▶ _TASK ITEM_: Output all the data exactly. Pictures do not belong in the copy.

EXCERPTED RECORDS START

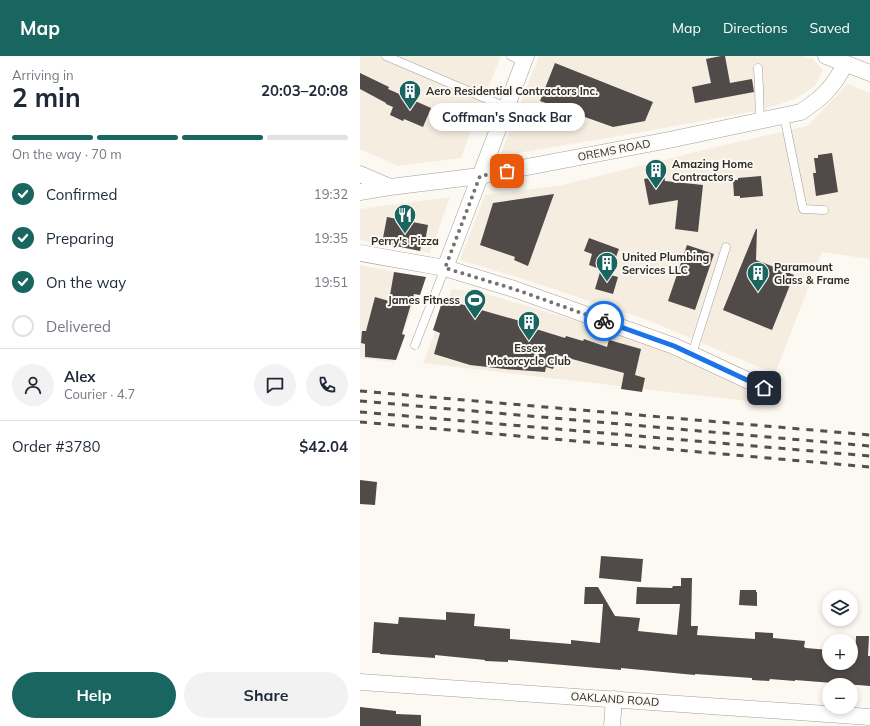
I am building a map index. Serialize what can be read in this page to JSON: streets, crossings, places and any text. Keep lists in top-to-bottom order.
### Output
{
  "streets": {
    "street": ["OREMS ROAD", "OAKLAND ROAD"]
  },
  "places": {
    "building": [
      "Aero Residential Contractors Inc.",
      "Amazing Home Contractors",
      "United Plumbing Services LLC",
      "Paramount Glass & Frame",
      "Essex Motorcycle Club"
    ],
    "other": ["Coffman's Snack Bar"],
    "restaurant": ["Perry's Pizza"],
    "sports": ["James Fitness"]
  },
  "page": {
    "header": "Map",
    "nav": ["Map", "Directions", "Saved"],
    "heading": ["2 min", "Arriving in", "20:03–20:08"],
    "panel": [
      "Alex",
      "Courier · 4.7",
      "Order #3780",
      "$42.04"
    ],
    "bubble": "Coffman's Snack Bar",
    "bar": "On the way · 70 m",
    "list": [
      ["Confirmed", "19:32"],
      ["Preparing", "19:35"],
      ["On the way", "19:51"],
      "Delivered"
    ],
    "map_buttons": ["+", "−"],
    "buttons": ["Help", "Share"]
  }
}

EXCERPTED RECORDS END

▶ _TASK OUTPUT_:
I am building a map index. Serialize what can be read in this page to JSON: streets, crossings, places and any text. Keep lists in top-to-bottom order.
### Output
{
  "streets": {
    "street": ["OREMS ROAD", "OAKLAND ROAD"]
  },
  "places": {
    "building": [
      "Aero Residential Contractors Inc.",
      "Amazing Home Contractors",
      "United Plumbing Services LLC",
      "Paramount Glass & Frame",
      "Essex Motorcycle Club"
    ],
    "other": ["Coffman's Snack Bar"],
    "restaurant": ["Perry's Pizza"],
    "sports": ["James Fitness"]
  },
  "page": {
    "header": "Map",
    "nav": ["Map", "Directions", "Saved"],
    "heading": ["2 min", "Arriving in", "20:03–20:08"],
    "panel": [
      "Alex",
      "Courier · 4.7",
      "Order #3780",
      "$42.04"
    ],
    "bubble": "Coffman's Snack Bar",
    "bar": "On the way · 70 m",
    "list": [
      ["Confirmed", "19:32"],
      ["Preparing", "19:35"],
      ["On the way", "19:51"],
      "Delivered"
    ],
    "map_buttons": ["+", "−"],
    "buttons": ["Help", "Share"]
  }
}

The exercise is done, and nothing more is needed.